Vorliegender Text ->

Man könnte einmal Nein sagen (mit Replik)

Briefe / Mitteilungen
Ausgabe
2020/03
DOI:
https://doi.org/10.4414/saez.2020.18572
Schweiz Ärzteztg. 2020;101(03):57-58

Publiziert am 15.01.2020

Man könnte einmal Nein sagen

Frau Ritzmann beschreibt einen deutlich ­erkrankten, antidepressiv behandelten Kol­legen. Sie publiziert diesen Bericht kom­mentarlos. So wurden wir Ärzte/-innen eben sozialisiert: Wir können uneingeschränkt 24 Stunden Notfalldienst leisten, 36 Stunden am Stück arbeiten, 80 Stunden pro Woche Patienten behandeln, nachts Berichte schreiben, etc. etc. Dass dies nicht gut herauskommt, zeigen die Raten von Burn-out, Scheidungen und Suiziden bei Ärzten.
Diese missglückte Sozialisation von uns Gesundheitsexperten/-innen findet ihren Niederschlag freilich auch in unserem Tarif. Müssig wird über 97 oder 102 Rappen Taxpunktwert gefeilscht, wo der betriebswirtschaftliche Rahmen bei 150 Rappen1 liegen sollte. Der finanzielle Mehrbedarf liesse sich leicht decken durch den Wegfall der gänzlich nutzlosen Kassenwechsel.2 Durch Festlegung ­einer Einheitsprämie werden Kassenwechsel nur noch bei schlechtem Service des Versicherers notwendig. Wenn sich der zeitliche Aufwand für die Behandlung eines Patienten ­anscheinend standardisieren lässt, dann erst recht die Prämie für die Grundversicherung.3
Unterstützt wird diese Groteske von MARS und ähnlichen statistischen Erhebungen.4 ­Unter Androhung erheblicher Strafen aus den ­eigenen Reihen werden sie erpresst. Angeblich für einen besseren Tarif. Dass das Zahlenmaterial längst und seit Jahren bei den ­Behörden vorliegt (AHV-Abrechnungen, Steuererklärung mit Betriebsabrechnung) bzw. durch eine Durchschnittserhebung wesentlich ressourcenschonender zu erhalten wäre, ist für uns offenbar unerheblich. Freimütig und servil verschleudern wir unsere Ressource Zeit. Ein weiterer Beitrag zum Mangel an Grundversorgern (u.a. Hausärzte, Psychiater, Pädiater).
Das sich einschleichende Globalbudget befürworten wir, denn wir machen ja nichts dagegen. Mit fadenscheinigen Plakaten versuchen wir, die Bevölkerung von unseren hehren Absichten zu überzeugen, z.B. sich Zeit zu nehmen. Der Tarif hat aber eine Zeitlimite. Die Kassen mahnen Überschreitungen ab. Heisst: Gratisarbeit, nur nichts anmerken lassen, nicht auffallen in der Öffentlichkeit.

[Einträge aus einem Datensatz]

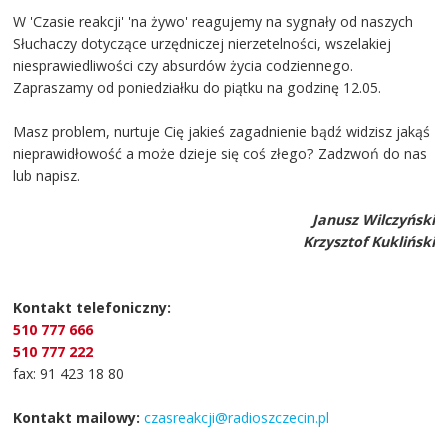
W 'Czasie reakcji' 'na żywo' reagujemy na sygnały od naszych
Słuchaczy dotyczące urzędniczej nierzetelności, wszelakiej
niesprawiedliwości czy absurdów życia codziennego.
Zapraszamy od poniedziałku do piątku na godzinę 12.05.
Masz problem, nurtuje Cię jakieś zagadnienie bądź widzisz jakąś
nieprawidłowość a może dzieje się coś złego? Zadzwoń do nas
lub napisz.
Janusz Wilczyński
Krzysztof Kukliński
Kontakt telefoniczny:
510 777 666
510 777 222
fax: 91 423 18 80
Kontakt mailowy:
czasreakcji@radioszczecin.pl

Material erkunden ->
A - Gib den Teil des Leserbriefs zwischen "Publiziert am 15.01.2020" und "Suiziden bei Ärzten." wortgetreu wieder, beide Stellen eingeschlossen.
B - Stimmen die folgenden Aussagen mit dem Leserbrief überein? Antworte zu jeder mit Ja oder Nein und zitiere die entscheidenden Worte des Leserbriefs wörtlich.
(i) Im Leserbrief heißt es, über einen Taxpunktwert von 97 oder 102 Rappen werde gefeilscht.
(ii) Laut dem Leserbrief liegt das Zahlenmaterial den Behörden erst seit kurzem vor.
(iii) Dem Leserbrief zufolge mahnen die Kassen Überschreitungen der Zeitlimite ab.

Schriftliche Antworten ->
A -
Publiziert am 15.01.2020

Man könnte einmal Nein sagen

Frau Ritzmann beschreibt einen deutlich ­erkrankten, antidepressiv behandelten Kol­legen. Sie publiziert diesen Bericht kom­mentarlos. So wurden wir Ärzte/-innen eben sozialisiert: Wir können uneingeschränkt 24 Stunden Notfalldienst leisten, 36 Stunden am Stück arbeiten, 80 Stunden pro Woche Patienten behandeln, nachts Berichte schreiben, etc. etc. Dass dies nicht gut herauskommt, zeigen die Raten von Burn-out, Scheidungen und Suiziden bei Ärzten.

B -
(i) Ja: "Müssig wird über 97 oder 102 Rappen Taxpunktwert gefeilscht"
(ii) Nein: "längst und seit Jahren"
(iii) Ja: "Die Kassen mahnen Überschreitungen ab."